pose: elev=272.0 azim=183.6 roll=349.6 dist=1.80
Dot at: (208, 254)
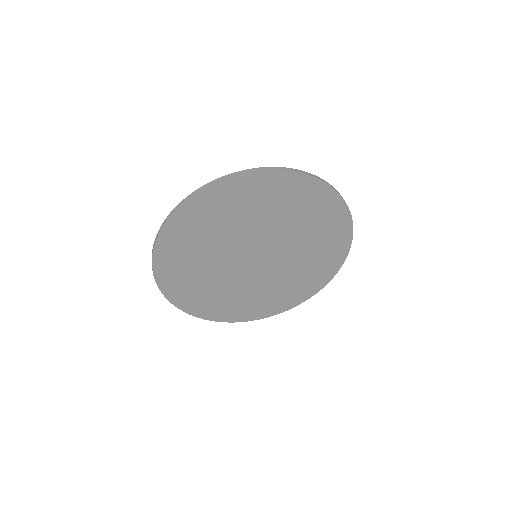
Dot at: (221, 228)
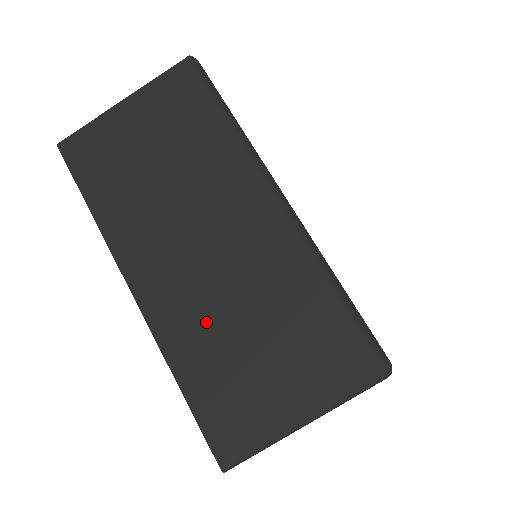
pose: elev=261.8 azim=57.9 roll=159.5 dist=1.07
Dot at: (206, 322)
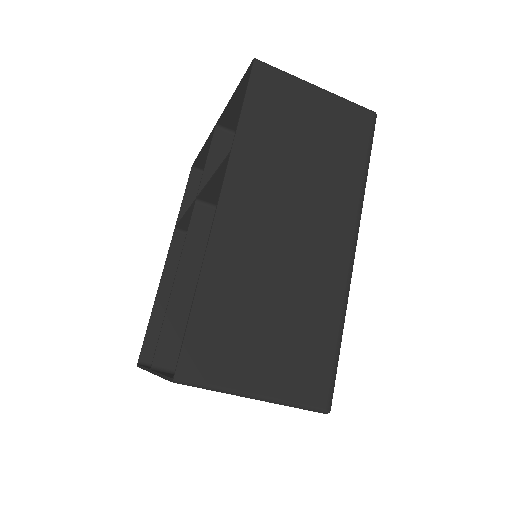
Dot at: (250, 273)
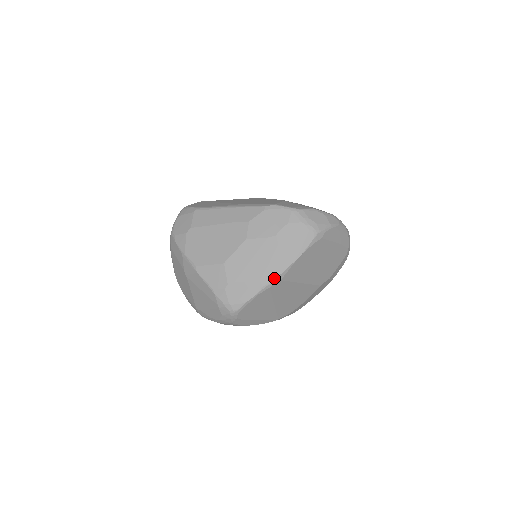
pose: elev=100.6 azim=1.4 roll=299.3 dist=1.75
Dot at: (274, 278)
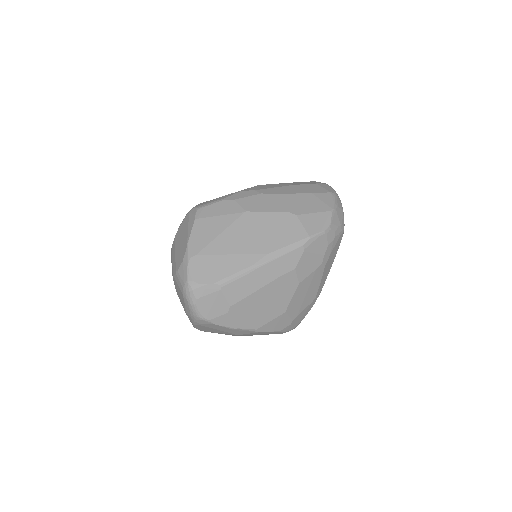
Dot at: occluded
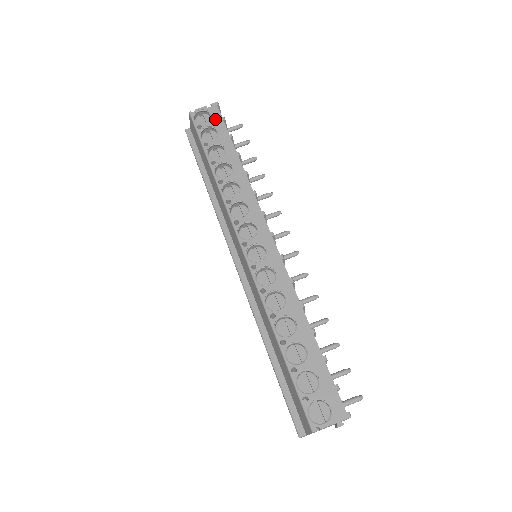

==========

• Exercise directions
Add 105 to each coordinate of the marked point's location in the second view in all the rows above. Then write every line of those rows out again with that change, keeping the pose lines and first-view dot positions unchanged and leaving out the pictures.

• Solution
pose: elev=272.0 azim=183.6 roll=349.6 dist=1.80
Dot at: (208, 254)
Dot at: (326, 333)
pose: elev=261.8 azim=57.9 roll=159.5 dist=1.07
Dot at: (206, 322)
Dot at: (355, 378)
pose: elev=100.6 azim=1.4 roll=299.3 dist=1.75
Dot at: (274, 278)
Dot at: occluded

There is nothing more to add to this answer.